There are two types of structural reforms: union-wide architectural changes, and national structural reforms. This paper focuses on the latter, quantifying the effects of product market reforms, labor market reforms, and reforms to corporate insolvency regimes. The authors find that more stringent labor and product market regulations are associated with reduced resilience on average and with weaker resilience to major recessions. Furthermore, higher-quality corporate insolvency regimes are associated with lower misallocation of inputs and more efficient capital allocation.
In addition, Romain Duval, senior advisor at the IMF, discussed the following points:
- Structural reforms have a disproportionate impact on resilience for members of a monetary union.
- Less flexible economies are more sensitive to shocks, including fiscal policy shocks – but fiscal space is key to any policy effectiveness.
- National structural reforms can improve monetary transmission and reinforce architectural reforms.
- National and EU-wide reform should go hand-in-hand to strengthen resilience of the Euro area.
Returning to the discussion, Gita Gopinath, the IMF Economic Counsellor and director of research, elaborated on the political viabilities of structural reforms. There is no one-size-fits-all approach; the two important principles are the adaptability of the labor market to cyclical conditions, and to ensure there is employee protection and a mechanism for employees to find new jobs.
Discussing the linkage between exchange rate flexibility and the euro zone, Gopinath remarked that because of adjustment in prices, there were countries that gained real exchange rate competitiveness (e.g. Spain). On the other hand, the countries that did not gain are the ones that are not very competitive. The paper highlights the importance of reforms, an area where not much progress was seen. Particularly in a period when the risks are high, it is important for countries to undertake structural reforms at the national level.
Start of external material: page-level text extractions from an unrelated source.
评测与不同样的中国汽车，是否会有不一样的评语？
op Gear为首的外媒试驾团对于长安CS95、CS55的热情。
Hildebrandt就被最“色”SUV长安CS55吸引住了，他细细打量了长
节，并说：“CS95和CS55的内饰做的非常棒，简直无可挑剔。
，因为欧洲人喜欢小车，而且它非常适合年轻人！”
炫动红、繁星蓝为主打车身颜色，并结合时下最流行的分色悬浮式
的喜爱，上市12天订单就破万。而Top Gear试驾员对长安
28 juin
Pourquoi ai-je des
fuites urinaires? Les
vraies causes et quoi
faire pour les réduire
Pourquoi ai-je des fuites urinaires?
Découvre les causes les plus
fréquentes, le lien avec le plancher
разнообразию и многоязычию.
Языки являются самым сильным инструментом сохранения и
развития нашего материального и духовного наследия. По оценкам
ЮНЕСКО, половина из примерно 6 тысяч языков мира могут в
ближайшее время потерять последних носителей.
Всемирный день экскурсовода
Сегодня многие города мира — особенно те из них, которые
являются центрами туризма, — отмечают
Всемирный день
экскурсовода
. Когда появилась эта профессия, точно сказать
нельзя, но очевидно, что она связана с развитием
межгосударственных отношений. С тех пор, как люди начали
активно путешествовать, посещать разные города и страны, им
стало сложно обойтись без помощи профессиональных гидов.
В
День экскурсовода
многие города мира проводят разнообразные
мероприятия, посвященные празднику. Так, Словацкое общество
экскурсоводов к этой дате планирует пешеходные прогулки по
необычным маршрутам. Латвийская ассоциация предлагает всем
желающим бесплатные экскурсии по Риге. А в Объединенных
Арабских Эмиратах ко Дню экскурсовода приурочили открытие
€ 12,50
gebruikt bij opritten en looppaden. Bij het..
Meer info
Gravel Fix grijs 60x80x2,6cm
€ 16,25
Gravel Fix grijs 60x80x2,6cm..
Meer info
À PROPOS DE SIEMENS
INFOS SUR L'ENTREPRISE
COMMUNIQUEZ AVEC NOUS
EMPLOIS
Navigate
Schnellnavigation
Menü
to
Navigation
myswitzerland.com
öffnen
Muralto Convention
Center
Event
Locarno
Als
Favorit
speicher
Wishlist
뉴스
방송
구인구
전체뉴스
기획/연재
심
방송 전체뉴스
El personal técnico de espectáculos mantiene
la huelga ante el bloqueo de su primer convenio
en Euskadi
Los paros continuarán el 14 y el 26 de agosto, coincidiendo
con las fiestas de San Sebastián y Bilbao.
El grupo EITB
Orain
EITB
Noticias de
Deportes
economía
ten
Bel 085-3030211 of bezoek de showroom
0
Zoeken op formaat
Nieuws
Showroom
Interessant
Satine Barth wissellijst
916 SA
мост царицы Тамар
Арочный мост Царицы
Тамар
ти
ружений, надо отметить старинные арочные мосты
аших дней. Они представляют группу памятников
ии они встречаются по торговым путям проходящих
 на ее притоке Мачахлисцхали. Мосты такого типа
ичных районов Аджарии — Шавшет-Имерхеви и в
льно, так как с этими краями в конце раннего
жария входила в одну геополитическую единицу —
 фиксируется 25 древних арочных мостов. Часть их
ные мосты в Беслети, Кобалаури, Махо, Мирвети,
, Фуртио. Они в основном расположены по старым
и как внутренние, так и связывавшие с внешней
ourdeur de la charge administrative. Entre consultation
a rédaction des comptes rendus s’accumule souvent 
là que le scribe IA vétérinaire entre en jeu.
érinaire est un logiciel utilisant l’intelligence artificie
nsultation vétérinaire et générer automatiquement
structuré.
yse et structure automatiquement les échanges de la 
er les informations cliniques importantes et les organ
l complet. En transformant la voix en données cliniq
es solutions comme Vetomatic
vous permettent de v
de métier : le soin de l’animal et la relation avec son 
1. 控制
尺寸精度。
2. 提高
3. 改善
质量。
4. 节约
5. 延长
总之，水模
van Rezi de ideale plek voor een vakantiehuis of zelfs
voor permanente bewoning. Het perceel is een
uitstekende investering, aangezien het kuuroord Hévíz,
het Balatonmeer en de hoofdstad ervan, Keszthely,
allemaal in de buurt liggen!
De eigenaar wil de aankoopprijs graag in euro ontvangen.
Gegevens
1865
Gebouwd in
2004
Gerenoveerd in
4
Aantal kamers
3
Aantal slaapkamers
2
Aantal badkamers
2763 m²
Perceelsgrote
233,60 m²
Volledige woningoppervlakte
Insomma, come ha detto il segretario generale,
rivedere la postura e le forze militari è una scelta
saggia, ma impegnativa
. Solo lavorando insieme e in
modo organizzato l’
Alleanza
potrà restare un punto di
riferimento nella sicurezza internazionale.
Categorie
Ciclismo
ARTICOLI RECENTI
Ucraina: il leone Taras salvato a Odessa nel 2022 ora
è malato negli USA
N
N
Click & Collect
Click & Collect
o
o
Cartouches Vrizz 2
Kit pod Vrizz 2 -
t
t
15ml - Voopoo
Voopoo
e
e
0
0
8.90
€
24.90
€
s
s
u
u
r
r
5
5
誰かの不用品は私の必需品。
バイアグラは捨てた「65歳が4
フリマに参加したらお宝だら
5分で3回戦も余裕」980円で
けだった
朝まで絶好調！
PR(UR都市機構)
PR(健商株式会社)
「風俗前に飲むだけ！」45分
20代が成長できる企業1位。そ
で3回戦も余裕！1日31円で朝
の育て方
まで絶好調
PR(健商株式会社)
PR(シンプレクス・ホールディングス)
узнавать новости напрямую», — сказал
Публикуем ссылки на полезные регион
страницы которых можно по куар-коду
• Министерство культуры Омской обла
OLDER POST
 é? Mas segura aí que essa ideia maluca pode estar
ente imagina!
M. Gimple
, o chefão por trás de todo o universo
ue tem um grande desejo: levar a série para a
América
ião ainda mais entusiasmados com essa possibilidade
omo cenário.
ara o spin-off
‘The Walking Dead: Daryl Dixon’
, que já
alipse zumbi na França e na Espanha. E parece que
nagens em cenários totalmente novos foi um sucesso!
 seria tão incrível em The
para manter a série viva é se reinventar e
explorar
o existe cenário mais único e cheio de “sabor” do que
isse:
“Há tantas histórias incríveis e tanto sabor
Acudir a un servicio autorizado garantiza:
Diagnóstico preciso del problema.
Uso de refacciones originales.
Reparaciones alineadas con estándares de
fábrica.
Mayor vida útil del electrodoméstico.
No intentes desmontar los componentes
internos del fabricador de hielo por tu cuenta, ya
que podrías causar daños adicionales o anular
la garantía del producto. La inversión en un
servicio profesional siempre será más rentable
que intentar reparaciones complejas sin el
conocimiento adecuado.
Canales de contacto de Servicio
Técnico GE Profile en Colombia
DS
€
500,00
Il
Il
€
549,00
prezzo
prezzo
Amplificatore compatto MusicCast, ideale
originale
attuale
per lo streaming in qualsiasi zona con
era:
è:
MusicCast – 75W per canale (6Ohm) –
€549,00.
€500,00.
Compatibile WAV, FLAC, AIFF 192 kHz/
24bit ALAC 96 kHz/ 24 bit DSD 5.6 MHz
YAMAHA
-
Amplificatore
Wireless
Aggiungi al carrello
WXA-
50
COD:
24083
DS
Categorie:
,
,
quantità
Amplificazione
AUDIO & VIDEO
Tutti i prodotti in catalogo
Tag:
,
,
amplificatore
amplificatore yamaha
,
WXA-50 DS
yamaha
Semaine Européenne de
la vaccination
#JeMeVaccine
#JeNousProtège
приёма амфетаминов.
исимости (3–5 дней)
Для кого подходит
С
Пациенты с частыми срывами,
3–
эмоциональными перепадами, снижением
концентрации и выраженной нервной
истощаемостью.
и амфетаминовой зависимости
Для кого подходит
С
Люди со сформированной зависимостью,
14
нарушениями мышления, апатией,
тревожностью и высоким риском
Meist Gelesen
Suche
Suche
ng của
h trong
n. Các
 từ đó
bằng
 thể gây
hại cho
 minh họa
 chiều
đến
Discussing the architecture of the euro zone, Gopinath stressed the importance of capital markets union. The necessary reforms are better transparency, a common oversight authority, and minimum standards for corporate insolvency. In order for the euro to become a global currency, an important requirement is to produce a safe asset in the currency, something that a capital markets union would help deliver.
Speaking of the global landscape, Gopinath listed US-China trade tensions, the possibility of a no-deal Brexit, and high levels of private and public debt as major risks. Accounting for all the existing and possible tariff measures between U.S. and China, the IMF estimates that global growth will be reduced 0.5 percent in 2020.